The Mt Gibraltar intrusion near Mittagong and Bowral in New South Wales, Australia (lat. 34°27′54″S, long. 150°25′44″) is a small intrusive body of hypersolvus microsyenite emplaced into the Triassic Hawkesbury Sandstone of the Sydney Basin in Jurassic time, possibly related to extensional faulting. The rock itself consists of intermediate alkali feldspar with minor titanomagnetite and interstitial pyroxene ranging from nearly pure hedenbergite to ≈ Hd34Aeg65 in composition. It is crosscut by an irregular system of late-magmatic veins consisting of homogeneous alkali feldspar (≈ Ab50Or50), clinopyroxene evolving from sodic hedenbergite to zirconium-rich aegirine, arfvedsonite and siderite.
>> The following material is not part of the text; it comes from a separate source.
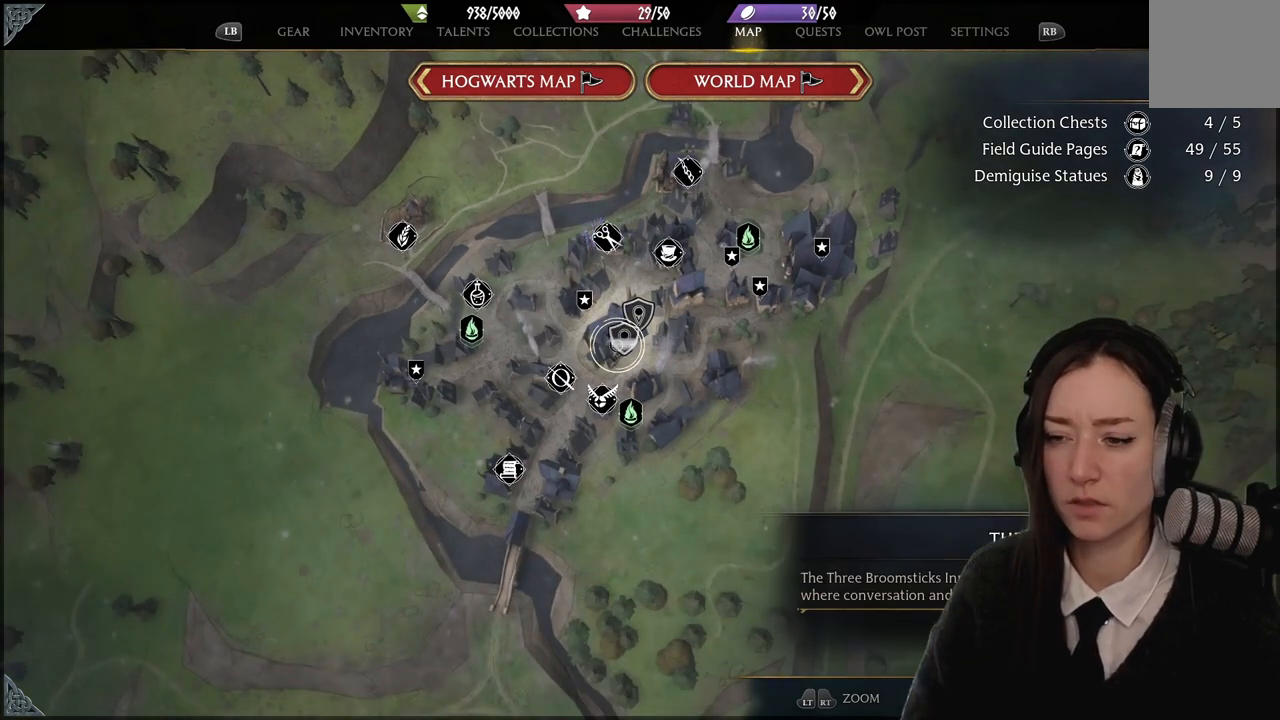
{"buttons": [], "left_stick": "right", "right_stick": "center", "events": [[200, "left_stick", "down-left"], [467, "left_stick", "right"]]}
During postmagmatic evolution of the veins, microcrystalline or amorphous silica precipitated together with calcite filling miarolitic cavities. The late-magmatic mineral assemblage of the veins indicate crystallisation (at assumed 700 bar pressure) at T = 650–670 °C, log fO2 = − 22. This corresponds to conditions very close to the magnetite–wustite curve. Zirconium-bearing pyroxene has a restricted stability field in the system SiO2–ZrO2–FeO–FeO1.5–NaO0.5–HO0.5, at moderately elevated peralkalinity and intermediate silica activity. Under such conditions, pyroxene and amphibole will act as effective sinks for Zr, preventing crystallisation of magmatic zircon or more exotic Zr silicates. The Mt Gibraltar microsyenite is therefore a rare example of an igneous rock in which zirconium is camouflaged in pyroxene and amphibole rather than forming its own minerals.